From midday onwards the bell-ringers of Worcester cathedral rang the changes on the 12 bells that hang high in the tower. With King John entombed beneath, Worcester has a special reason for celebrating the octocentenary of the signing of Magna Carta and, if the mathematics tell that to ring all the permutations would require 479,001,600 changes and more than 30 years of continuous ringing, then the four hours they did boom out was more than adequate to do the job.
Whether, as with Quasimodo, the bells affected the batsmen of Worcestershire is a moot point. But not long after they started to sound out the scoreboard read 104 for one with Daryl Mitchell and Moeen Ali purring along at getting on for four runs per over. By the time the final change had rung, however, the last two Worcestershire batsmen were traipsing into the dressing room for a late tea, the innings having subsided to 243 all out after nine wickets fell for 139 in 37 overs.
There were some well-oiled runs, though, from Moeen, who made 45 before a languid dismissal, and a maiden half-century of considerable promise from the 19-year-old Joe Clarke. A prolific presence in the second team, where he is the only Worcestershire player to make two double hundreds,Clarke is now in his second first-class match and his first at New Road.
In the quiet of the evening, as some dark clouds rolled in threateningly, the Worcestershire bowlers in turn made substantial inroads into the Warwickshire innings, thanks to an incisive spell with the new ball from Joe Leach. He took the wickets of Varun Chopra, Ateeq Javid and Laurie Evans at a cost of 18 runs, with Jack Shantry claiming the wicket of Jonathan Trott for a third-ball duck.
There was the later sight of Saeed Ajmal, whose arm was once as straight as Tony Soprano, now operating with it like a gun barrel, a little higher now than the prototype that was first demonstrated using a white ball against Bangladesh.

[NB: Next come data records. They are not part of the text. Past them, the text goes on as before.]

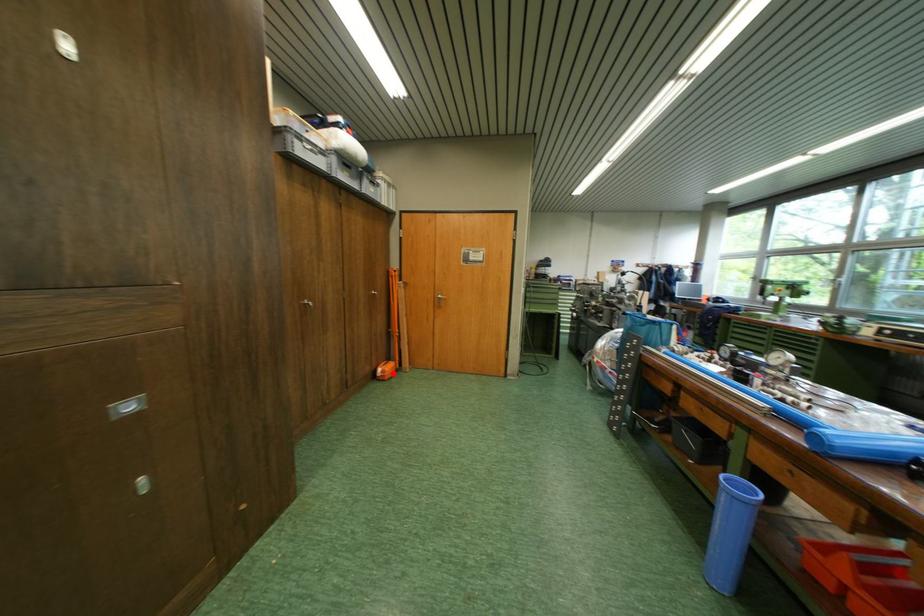
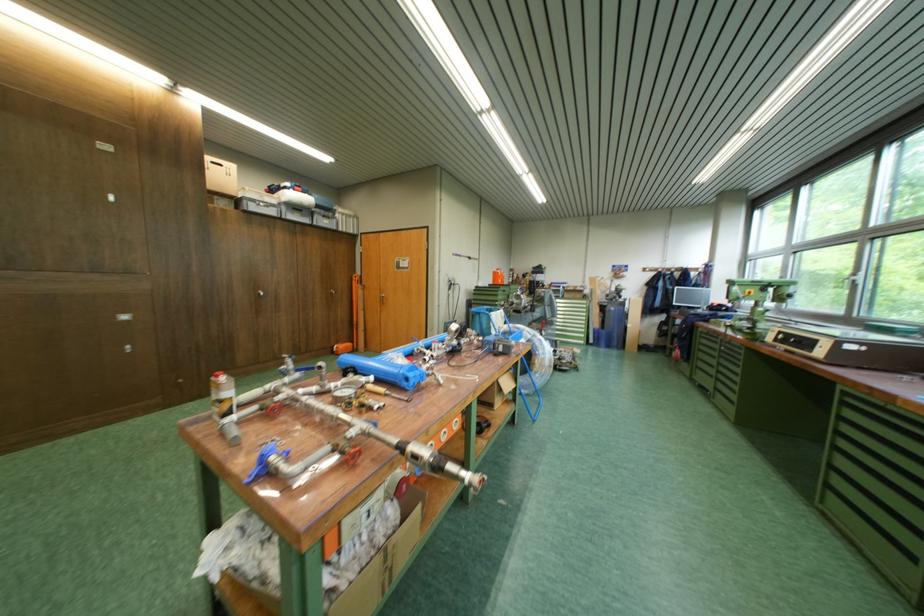
Question: I am providing you with two images of the same scene from different viewpoints. A red point is shown in image1. For the corresponding object point in image2, is it positioned nearer or farther from the camera?

Choices:
 (A) Nearer
 (B) Farther

Answer: (A)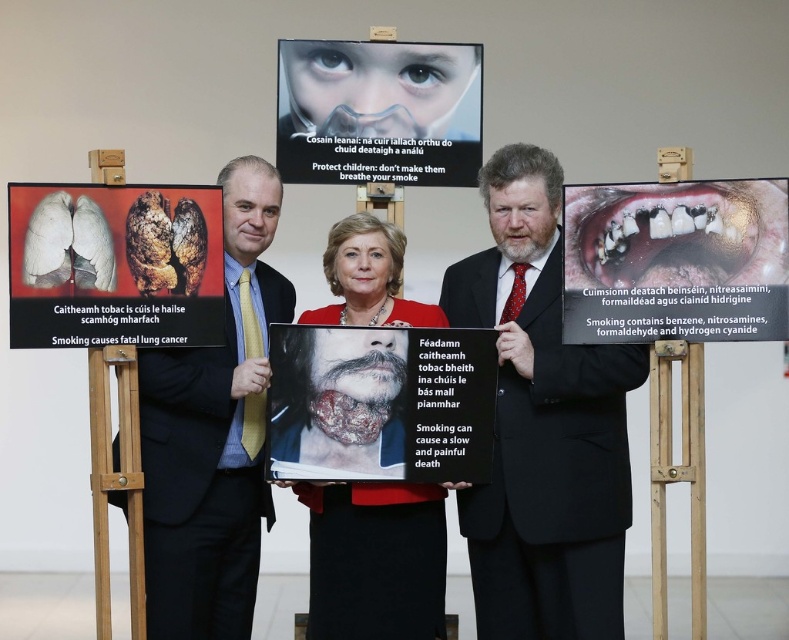
Question: Which object appears closest to the camera in this image?

Choices:
 (A) scarred skin poster at center
 (B) black suit at center
 (C) smooth skin face at center
 (D) yellowish dentin tooth at center

Answer: (D)

Question: Can you confirm if yellow tie at center is wider than matte plastic mask at upper center?

Choices:
 (A) yes
 (B) no

Answer: (B)

Question: Is smooth skin face at center further to the viewer compared to matte plastic mask at upper center?

Choices:
 (A) yes
 (B) no

Answer: (B)

Question: Which of the following is the farthest from the observer?

Choices:
 (A) (537, 432)
 (B) (49, 300)

Answer: (A)

Question: Among these points, which one is farthest from the camera?

Choices:
 (A) (533, 161)
 (B) (294, 77)
 (C) (262, 234)

Answer: (B)

Question: Can you confirm if scarred skin poster at center is thinner than smooth skin face at center?

Choices:
 (A) yes
 (B) no

Answer: (B)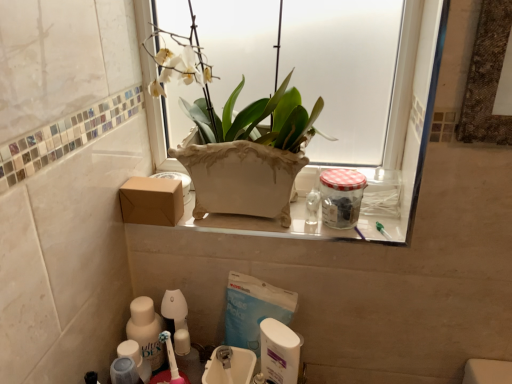
Question: From a real-world perspective, is white plastic container at lower center, positioned as the second cleaning product in left-to-right order, on white plastic sink at lower center, which ranks as the 2th sink in front-to-back order?

Choices:
 (A) no
 (B) yes

Answer: (B)

Question: From the image's perspective, does white plastic container at lower center, the first cleaning product from the right, appear higher than white plastic sink at lower center, which is the first sink from back to front?

Choices:
 (A) no
 (B) yes

Answer: (A)

Question: Is white plastic container at lower center, positioned as the second cleaning product in left-to-right order, positioned before white plastic sink at lower center, which ranks as the 2th sink in front-to-back order?

Choices:
 (A) no
 (B) yes

Answer: (B)

Question: Considering the relative sizes of white plastic container at lower center, positioned as the second cleaning product in left-to-right order, and white plastic sink at lower center, which is the first sink from back to front, in the image provided, is white plastic container at lower center, positioned as the second cleaning product in left-to-right order, taller than white plastic sink at lower center, which is the first sink from back to front,?

Choices:
 (A) no
 (B) yes

Answer: (A)

Question: Is white plastic container at lower center, positioned as the second cleaning product in left-to-right order, completely or partially outside of white plastic sink at lower center, which is the first sink from back to front?

Choices:
 (A) yes
 (B) no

This is his first first-class game since Pakistan’s Test match against Sri Lanka in Galle in August, and the test will be to see how much of his deception remains now that he is deprived of his doosra.
His presence, though, will surely have an impact on the amount of bowling Moeen can get, overs he sorely needs to regain the sort of bowling rhythm he produced last summer.
Warwickshire finished the day on 101 for four, with Ian Bell unbeaten on 46, and nicely placed to capitalise on the second day. With 14 wickets in the day, there is the prospect, perhaps, of a visit from the pitch inspector, although many of the dismissals owed more to carelessness than any capriciousness in the surface. Thus far Bell and Tim Ambrose, 31, have added 66 for the fifth wicket.
Given the unruffled manner in which Mitchell and Moeen were progressing the collapse, which began with the Worcestershire captain’s careless dismissal right on lunch and was continued with three more wickets immediately after, was unexpected. Moeen, in particular, had looked in silky touch, driving and hitting seven boundaries with time to spare before he, like Mitchell, clipped tamely to mid-wicket.
It took a sparky stand of 53 in nine overs between Clarke and Leach to revive the innings. The former was well organised and straight in defence, hitting nine fours in a 61-ball 50 before he seemed to check a short-arm pull against Boyd Rankin.
He made such clean connection nonetheless that the ball just pinged from his bat straight to Trott on the deep square-leg boundary.